Without the pictures, retype each line below exactly as it stands.

--- START ---

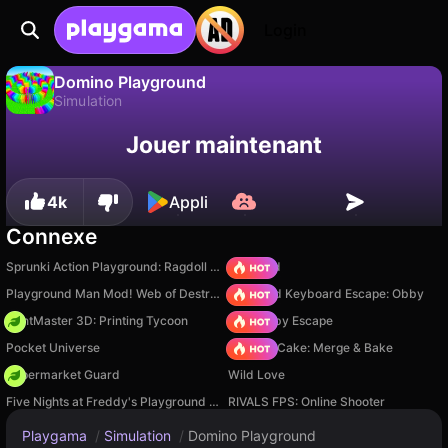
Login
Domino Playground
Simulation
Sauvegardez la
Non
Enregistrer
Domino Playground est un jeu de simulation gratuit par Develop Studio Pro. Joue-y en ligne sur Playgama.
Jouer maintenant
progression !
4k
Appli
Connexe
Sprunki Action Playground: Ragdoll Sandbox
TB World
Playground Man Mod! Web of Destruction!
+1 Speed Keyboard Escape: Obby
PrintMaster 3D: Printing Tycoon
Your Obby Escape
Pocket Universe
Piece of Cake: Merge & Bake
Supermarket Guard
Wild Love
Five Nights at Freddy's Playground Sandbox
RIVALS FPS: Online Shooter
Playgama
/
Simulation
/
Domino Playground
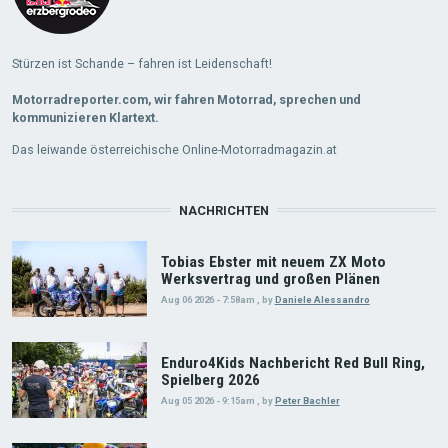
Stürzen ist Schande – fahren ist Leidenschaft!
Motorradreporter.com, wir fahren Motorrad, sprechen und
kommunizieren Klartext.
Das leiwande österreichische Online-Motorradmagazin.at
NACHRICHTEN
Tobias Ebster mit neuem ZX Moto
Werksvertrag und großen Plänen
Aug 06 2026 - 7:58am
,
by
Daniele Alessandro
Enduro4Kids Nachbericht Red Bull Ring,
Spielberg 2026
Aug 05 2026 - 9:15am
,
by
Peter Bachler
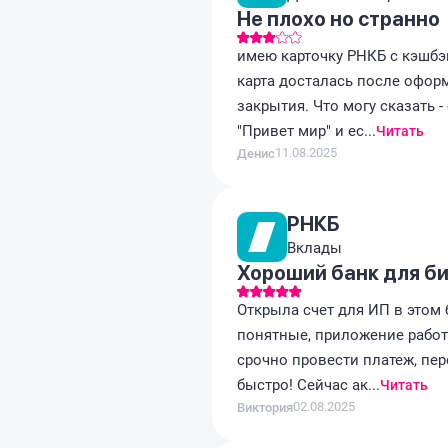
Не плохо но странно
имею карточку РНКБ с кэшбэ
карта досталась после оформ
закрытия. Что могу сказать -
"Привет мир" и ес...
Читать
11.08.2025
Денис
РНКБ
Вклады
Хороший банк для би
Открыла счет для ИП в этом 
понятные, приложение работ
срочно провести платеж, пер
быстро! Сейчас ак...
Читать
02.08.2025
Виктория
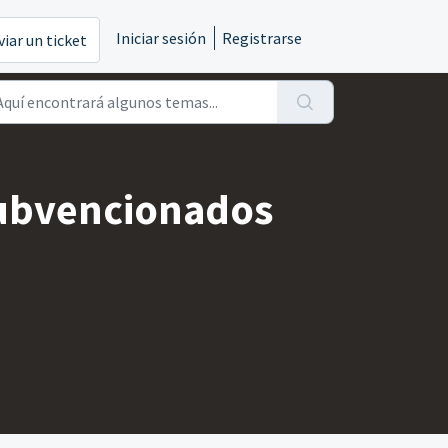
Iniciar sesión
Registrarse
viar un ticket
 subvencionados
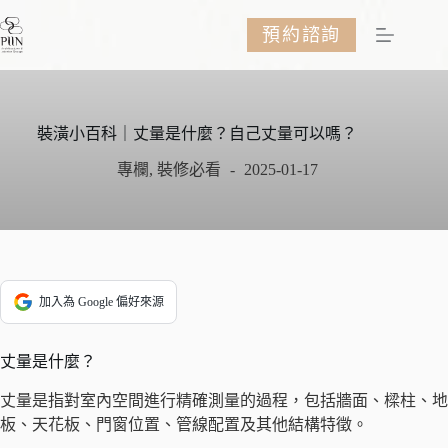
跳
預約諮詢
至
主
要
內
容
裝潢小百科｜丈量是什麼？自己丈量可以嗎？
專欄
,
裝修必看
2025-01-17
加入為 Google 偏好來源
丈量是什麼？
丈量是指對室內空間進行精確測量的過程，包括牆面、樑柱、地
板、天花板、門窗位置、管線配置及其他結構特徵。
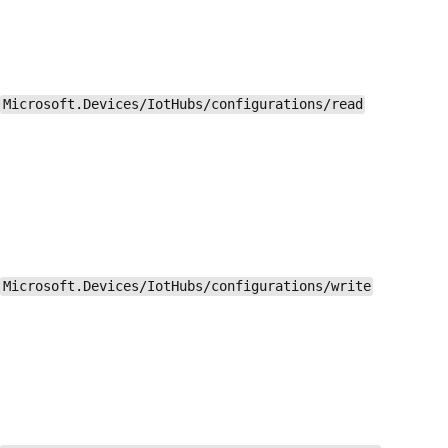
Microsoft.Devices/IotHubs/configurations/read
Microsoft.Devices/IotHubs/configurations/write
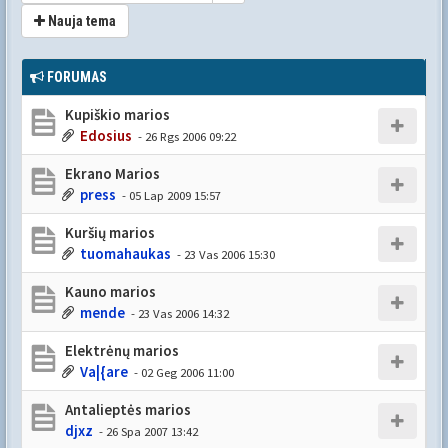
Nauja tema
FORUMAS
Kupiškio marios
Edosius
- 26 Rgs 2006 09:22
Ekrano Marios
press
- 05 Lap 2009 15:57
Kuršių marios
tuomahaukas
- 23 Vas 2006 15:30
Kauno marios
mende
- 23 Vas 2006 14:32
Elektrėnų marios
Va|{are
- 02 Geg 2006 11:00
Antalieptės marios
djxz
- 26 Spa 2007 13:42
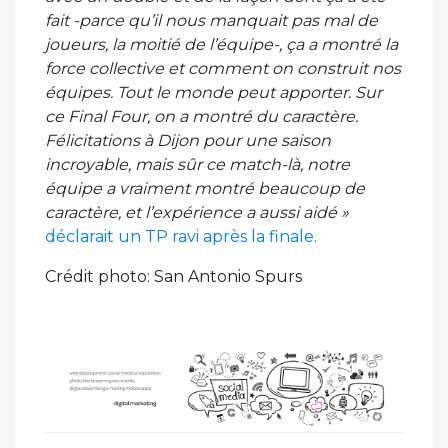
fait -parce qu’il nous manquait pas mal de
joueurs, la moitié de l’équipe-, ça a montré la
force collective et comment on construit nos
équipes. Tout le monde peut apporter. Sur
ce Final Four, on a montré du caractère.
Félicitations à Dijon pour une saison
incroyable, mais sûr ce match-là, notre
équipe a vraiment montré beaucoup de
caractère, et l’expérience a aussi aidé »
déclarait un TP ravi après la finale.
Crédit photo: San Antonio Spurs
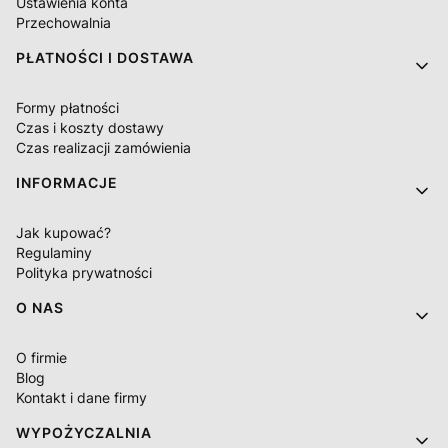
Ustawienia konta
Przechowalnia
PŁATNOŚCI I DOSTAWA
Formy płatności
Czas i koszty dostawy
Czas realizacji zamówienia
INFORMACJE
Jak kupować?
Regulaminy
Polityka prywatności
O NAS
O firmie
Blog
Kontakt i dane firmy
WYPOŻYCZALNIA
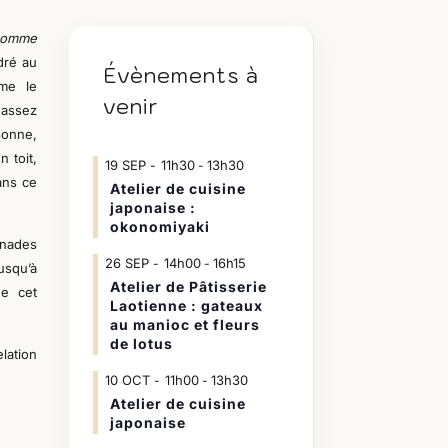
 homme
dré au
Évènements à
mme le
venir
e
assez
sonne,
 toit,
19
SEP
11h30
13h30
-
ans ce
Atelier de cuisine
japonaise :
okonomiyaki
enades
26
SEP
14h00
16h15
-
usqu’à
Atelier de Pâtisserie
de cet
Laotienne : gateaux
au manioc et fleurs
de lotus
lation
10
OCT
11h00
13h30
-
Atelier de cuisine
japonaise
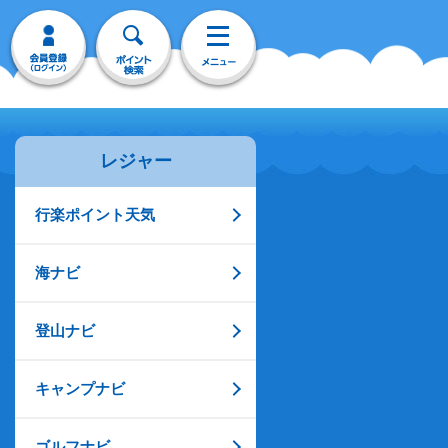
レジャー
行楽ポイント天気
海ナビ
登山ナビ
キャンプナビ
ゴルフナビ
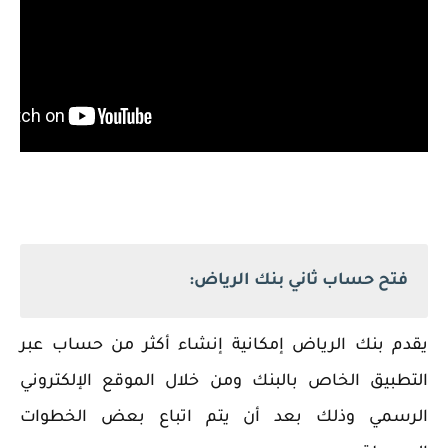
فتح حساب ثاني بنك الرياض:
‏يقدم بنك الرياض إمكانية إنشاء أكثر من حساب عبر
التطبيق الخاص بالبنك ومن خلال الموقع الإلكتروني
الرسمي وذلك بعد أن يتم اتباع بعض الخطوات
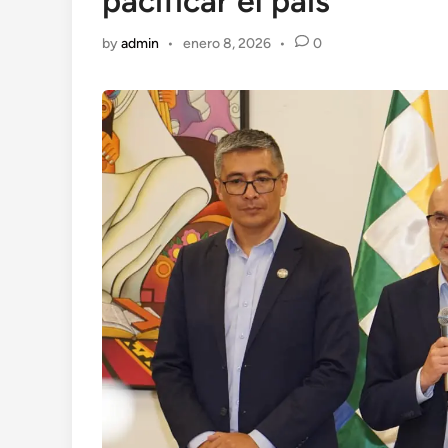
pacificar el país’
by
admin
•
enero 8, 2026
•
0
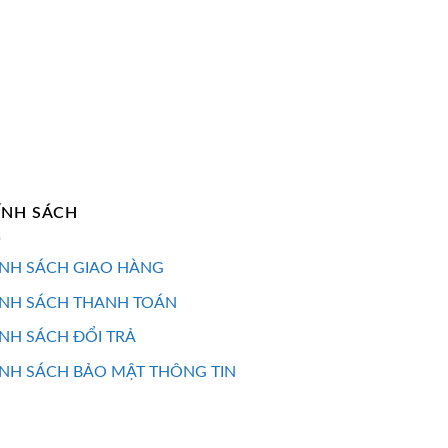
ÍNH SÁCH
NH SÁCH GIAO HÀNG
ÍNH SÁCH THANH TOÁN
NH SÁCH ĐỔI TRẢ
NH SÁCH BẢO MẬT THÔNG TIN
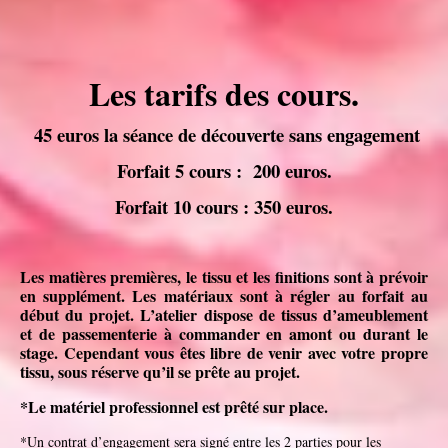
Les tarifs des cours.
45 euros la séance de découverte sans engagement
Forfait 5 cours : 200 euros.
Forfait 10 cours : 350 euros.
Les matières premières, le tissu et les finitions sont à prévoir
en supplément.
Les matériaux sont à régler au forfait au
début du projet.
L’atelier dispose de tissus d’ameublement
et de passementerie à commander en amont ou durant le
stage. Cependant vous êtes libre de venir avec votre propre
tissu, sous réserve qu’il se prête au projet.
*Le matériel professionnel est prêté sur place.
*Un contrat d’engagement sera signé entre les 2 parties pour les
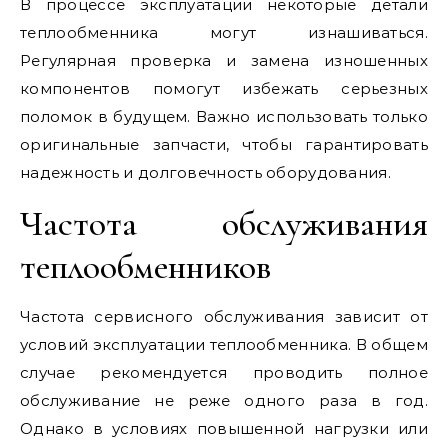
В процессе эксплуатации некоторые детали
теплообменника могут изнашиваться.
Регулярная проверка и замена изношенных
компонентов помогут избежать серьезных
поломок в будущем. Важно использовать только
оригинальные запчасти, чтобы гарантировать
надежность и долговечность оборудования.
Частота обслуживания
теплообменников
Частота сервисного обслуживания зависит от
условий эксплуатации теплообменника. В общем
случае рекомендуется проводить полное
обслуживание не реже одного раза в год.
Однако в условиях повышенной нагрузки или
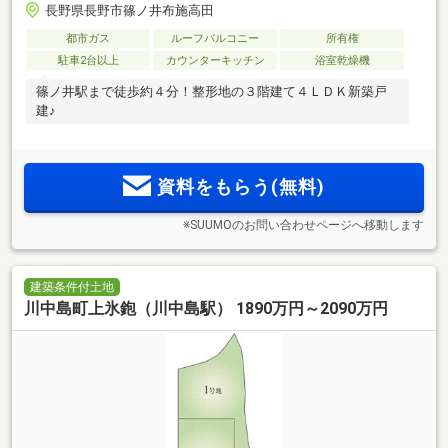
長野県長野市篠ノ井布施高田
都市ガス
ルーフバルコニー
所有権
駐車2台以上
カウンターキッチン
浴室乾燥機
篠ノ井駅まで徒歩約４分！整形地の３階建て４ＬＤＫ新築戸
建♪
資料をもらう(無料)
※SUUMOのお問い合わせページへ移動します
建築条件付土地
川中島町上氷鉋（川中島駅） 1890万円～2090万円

--- END ---

▸ Answer to this exercise:
Login
Domino Playground
Simulation
Sauvegardez la
Non
Enregistrer
Domino Playground est un jeu de simulation gratuit par Develop Studio Pro. Joue-y en ligne sur Playgama.
Jouer maintenant
progression !
4k
Appli
Connexe
Sprunki Action Playground: Ragdoll Sandbox
TB World
Playground Man Mod! Web of Destruction!
+1 Speed Keyboard Escape: Obby
PrintMaster 3D: Printing Tycoon
Your Obby Escape
Pocket Universe
Piece of Cake: Merge & Bake
Supermarket Guard
Wild Love
Five Nights at Freddy's Playground Sandbox
RIVALS FPS: Online Shooter
Playgama
/
Simulation
/
Domino Playground
Stürzen ist Schande – fahren ist Leidenschaft!
Motorradreporter.com, wir fahren Motorrad, sprechen und
kommunizieren Klartext.
Das leiwande österreichische Online-Motorradmagazin.at
NACHRICHTEN
Tobias Ebster mit neuem ZX Moto
Werksvertrag und großen Plänen
Aug 06 2026 - 7:58am
,
by
Daniele Alessandro
Enduro4Kids Nachbericht Red Bull Ring,
Spielberg 2026
Aug 05 2026 - 9:15am
,
by
Peter Bachler
Не плохо но странно
имею карточку РНКБ с кэшбэ
карта досталась после оформ
закрытия. Что могу сказать -
"Привет мир" и ес...
Читать
11.08.2025
Денис
РНКБ
Вклады
Хороший банк для би
Открыла счет для ИП в этом 
понятные, приложение работ
срочно провести платеж, пер
быстро! Сейчас ак...
Читать
02.08.2025
Виктория
Iniciar sesión
Registrarse
viar un ticket
 subvencionados
跳
預約諮詢
至
主
要
內
容
裝潢小百科｜丈量是什麼？自己丈量可以嗎？
專欄
,
裝修必看
2025-01-17
加入為 Google 偏好來源
丈量是什麼？
丈量是指對室內空間進行精確測量的過程，包括牆面、樑柱、地
板、天花板、門窗位置、管線配置及其他結構特徵。
Microsoft.Devices/IotHubs/configurations/read
Microsoft.Devices/IotHubs/configurations/write
Nauja tema
FORUMAS
Kupiškio marios
Edosius
- 26 Rgs 2006 09:22
Ekrano Marios
press
- 05 Lap 2009 15:57
Kuršių marios
tuomahaukas
- 23 Vas 2006 15:30
Kauno marios
mende
- 23 Vas 2006 14:32
Elektrėnų marios
Va|{are
- 02 Geg 2006 11:00
Antalieptės marios
djxz
- 26 Spa 2007 13:42
fait -parce qu’il nous manquait pas mal de
joueurs, la moitié de l’équipe-, ça a montré la
force collective et comment on construit nos
équipes. Tout le monde peut apporter. Sur
ce Final Four, on a montré du caractère.
Félicitations à Dijon pour une saison
incroyable, mais sûr ce match-là, notre
équipe a vraiment montré beaucoup de
caractère, et l’expérience a aussi aidé »
déclarait un TP ravi après la finale.
Crédit photo: San Antonio Spurs
Ustawienia konta
Przechowalnia
PŁATNOŚCI I DOSTAWA
Formy płatności
Czas i koszty dostawy
Czas realizacji zamówienia
INFORMACJE
Jak kupować?
Regulaminy
Polityka prywatności
O NAS
O firmie
Blog
Kontakt i dane firmy
WYPOŻYCZALNIA
 homme
dré au
Évènements à
mme le
venir
e
assez
sonne,
 toit,
19
SEP
11h30
13h30
-
ans ce
Atelier de cuisine
japonaise :
okonomiyaki
enades
26
SEP
14h00
16h15
-
usqu’à
Atelier de Pâtisserie
de cet
Laotienne : gateaux
au manioc et fleurs
de lotus
lation
10
OCT
11h00
13h30
-
Atelier de cuisine
japonaise
レジャー
行楽ポイント天気
海ナビ
登山ナビ
キャンプナビ
ゴルフナビ
فتح حساب ثاني بنك الرياض:
‏يقدم بنك الرياض إمكانية إنشاء أكثر من حساب عبر
التطبيق الخاص بالبنك ومن خلال الموقع الإلكتروني
الرسمي وذلك بعد أن يتم اتباع بعض الخطوات
pacificar el país’
by
admin
•
enero 8, 2026
•
0
ÍNH SÁCH
NH SÁCH GIAO HÀNG
ÍNH SÁCH THANH TOÁN
NH SÁCH ĐỔI TRẢ
NH SÁCH BẢO MẬT THÔNG TIN
Les tarifs des cours.
45 euros la séance de découverte sans engagement
Forfait 5 cours : 200 euros.
Forfait 10 cours : 350 euros.
Les matières premières, le tissu et les finitions sont à prévoir
en supplément.
Les matériaux sont à régler au forfait au
début du projet.
L’atelier dispose de tissus d’ameublement
et de passementerie à commander en amont ou durant le
stage. Cependant vous êtes libre de venir avec votre propre
tissu, sous réserve qu’il se prête au projet.
*Le matériel professionnel est prêté sur place.
*Un contrat d’engagement sera signé entre les 2 parties pour les
В процессе эксплуатации некоторые детали
теплообменника могут изнашиваться.
Регулярная проверка и замена изношенных
компонентов помогут избежать серьезных
поломок в будущем. Важно использовать только
оригинальные запчасти, чтобы гарантировать
надежность и долговечность оборудования.
Частота обслуживания
теплообменников
Частота сервисного обслуживания зависит от
условий эксплуатации теплообменника. В общем
случае рекомендуется проводить полное
обслуживание не реже одного раза в год.
Однако в условиях повышенной нагрузки или
長野県長野市篠ノ井布施高田
都市ガス
ルーフバルコニー
所有権
駐車2台以上
カウンターキッチン
浴室乾燥機
篠ノ井駅まで徒歩約４分！整形地の３階建て４ＬＤＫ新築戸
建♪
資料をもらう(無料)
※SUUMOのお問い合わせページへ移動します
建築条件付土地
川中島町上氷鉋（川中島駅） 1890万円～2090万円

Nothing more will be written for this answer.